■ **Task item a**
List every distinct username that appears as a post header in the forum thread below.

■ **Text under study**
------------------------------------------------
# Gibson Blueshawk $800 Toronto



## BlueRocker (Jan 5, 2020)

Finish has been sanded off the neck. 

Gibson Blueshawk | Guitars | City of Toronto | Kijiji


----------



## BDoubleG (Apr 15, 2007)

Is this basically a Blackhawk with P90s?


----------



## BlueRocker (Jan 5, 2020)

I think you're thinking of the Nighthawk. I'm pretty sure the Blueshawk came first but could be mistaken. Either way, same body shape. The Blueshawk has "Blues 90" pickups, a varitone switch, and a dummy coil (extra cover in the center of the back) for hum cancelling. They are a very small and light guitar, and removing the neck finish is probably an upgrade, although it would beat the resale to death.


----------



## Choo5440 (Oct 24, 2020)

blarg... this thing is about a 5 minute walk from my work... definitely going to have to check it out


----------



## BlueRocker (Jan 5, 2020)
------------------------------------------------
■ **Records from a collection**

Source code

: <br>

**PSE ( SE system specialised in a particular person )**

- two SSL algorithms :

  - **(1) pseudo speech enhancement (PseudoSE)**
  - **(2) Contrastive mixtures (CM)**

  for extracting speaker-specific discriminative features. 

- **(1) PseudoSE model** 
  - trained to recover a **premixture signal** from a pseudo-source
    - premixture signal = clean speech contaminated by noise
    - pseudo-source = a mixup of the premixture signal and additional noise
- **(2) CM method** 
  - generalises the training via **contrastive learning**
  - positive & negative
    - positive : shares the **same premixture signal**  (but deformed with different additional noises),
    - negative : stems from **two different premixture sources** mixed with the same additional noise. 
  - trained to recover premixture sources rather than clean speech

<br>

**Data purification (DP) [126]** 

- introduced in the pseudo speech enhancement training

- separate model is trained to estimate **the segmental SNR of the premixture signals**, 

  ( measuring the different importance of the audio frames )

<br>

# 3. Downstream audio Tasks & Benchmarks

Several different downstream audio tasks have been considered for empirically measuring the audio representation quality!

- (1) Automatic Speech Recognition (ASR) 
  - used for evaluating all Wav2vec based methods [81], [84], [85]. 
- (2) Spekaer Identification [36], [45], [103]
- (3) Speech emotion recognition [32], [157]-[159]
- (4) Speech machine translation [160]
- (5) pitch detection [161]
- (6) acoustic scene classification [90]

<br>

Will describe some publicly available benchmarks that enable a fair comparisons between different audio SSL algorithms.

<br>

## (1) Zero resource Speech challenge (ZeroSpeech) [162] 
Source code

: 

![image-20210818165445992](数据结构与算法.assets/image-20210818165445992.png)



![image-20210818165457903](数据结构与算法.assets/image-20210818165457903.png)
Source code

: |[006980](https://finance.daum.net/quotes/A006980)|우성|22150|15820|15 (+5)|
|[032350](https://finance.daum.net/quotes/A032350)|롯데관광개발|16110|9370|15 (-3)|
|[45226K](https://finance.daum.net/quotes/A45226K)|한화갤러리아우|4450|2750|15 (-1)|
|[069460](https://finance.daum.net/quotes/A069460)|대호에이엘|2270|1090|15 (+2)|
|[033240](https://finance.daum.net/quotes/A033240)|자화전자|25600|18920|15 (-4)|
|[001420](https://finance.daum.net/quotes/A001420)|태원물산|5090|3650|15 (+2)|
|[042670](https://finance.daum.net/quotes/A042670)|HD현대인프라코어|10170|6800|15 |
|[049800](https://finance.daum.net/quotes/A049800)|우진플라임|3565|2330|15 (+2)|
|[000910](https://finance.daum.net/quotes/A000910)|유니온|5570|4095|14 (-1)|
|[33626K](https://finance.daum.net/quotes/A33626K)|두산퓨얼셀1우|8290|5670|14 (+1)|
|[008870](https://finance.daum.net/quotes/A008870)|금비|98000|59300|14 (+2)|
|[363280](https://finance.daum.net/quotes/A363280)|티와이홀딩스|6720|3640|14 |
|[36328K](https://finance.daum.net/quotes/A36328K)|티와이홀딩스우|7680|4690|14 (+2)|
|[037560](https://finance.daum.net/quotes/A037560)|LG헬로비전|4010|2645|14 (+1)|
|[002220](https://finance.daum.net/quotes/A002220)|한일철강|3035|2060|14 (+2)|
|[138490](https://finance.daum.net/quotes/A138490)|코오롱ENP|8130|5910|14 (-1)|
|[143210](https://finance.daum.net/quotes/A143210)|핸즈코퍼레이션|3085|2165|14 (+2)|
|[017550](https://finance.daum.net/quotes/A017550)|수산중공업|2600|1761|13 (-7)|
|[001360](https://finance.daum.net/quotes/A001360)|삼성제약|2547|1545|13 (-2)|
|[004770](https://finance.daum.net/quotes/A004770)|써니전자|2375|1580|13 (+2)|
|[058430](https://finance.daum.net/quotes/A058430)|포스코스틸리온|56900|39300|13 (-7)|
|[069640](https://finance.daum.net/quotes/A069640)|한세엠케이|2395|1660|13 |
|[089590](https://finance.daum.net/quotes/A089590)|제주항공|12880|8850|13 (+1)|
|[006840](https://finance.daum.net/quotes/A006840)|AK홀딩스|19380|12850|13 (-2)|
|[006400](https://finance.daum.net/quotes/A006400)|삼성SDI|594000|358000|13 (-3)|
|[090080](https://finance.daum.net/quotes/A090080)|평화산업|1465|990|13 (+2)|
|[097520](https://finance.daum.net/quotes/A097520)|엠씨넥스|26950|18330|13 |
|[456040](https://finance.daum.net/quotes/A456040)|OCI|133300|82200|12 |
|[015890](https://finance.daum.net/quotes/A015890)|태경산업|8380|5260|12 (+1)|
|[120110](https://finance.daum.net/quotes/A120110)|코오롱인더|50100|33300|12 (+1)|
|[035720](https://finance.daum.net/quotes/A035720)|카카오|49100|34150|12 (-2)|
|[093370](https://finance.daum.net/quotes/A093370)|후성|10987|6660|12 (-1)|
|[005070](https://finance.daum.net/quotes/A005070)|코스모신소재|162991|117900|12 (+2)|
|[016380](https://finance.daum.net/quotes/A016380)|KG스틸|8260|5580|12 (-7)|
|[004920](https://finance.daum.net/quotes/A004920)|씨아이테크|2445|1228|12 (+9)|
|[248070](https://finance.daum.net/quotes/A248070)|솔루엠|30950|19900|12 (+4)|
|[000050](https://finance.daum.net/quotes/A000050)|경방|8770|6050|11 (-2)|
------------------------------------------------
■ **Task item b**
Identify every line in the records above that contains the string "clean". Case counts.

■ **Task response a**
BlueRocker, BDoubleG, Choo5440

■ **Task response b**
    - premixture signal = clean speech contaminated by noise
  - trained to recover premixture sources rather than clean speech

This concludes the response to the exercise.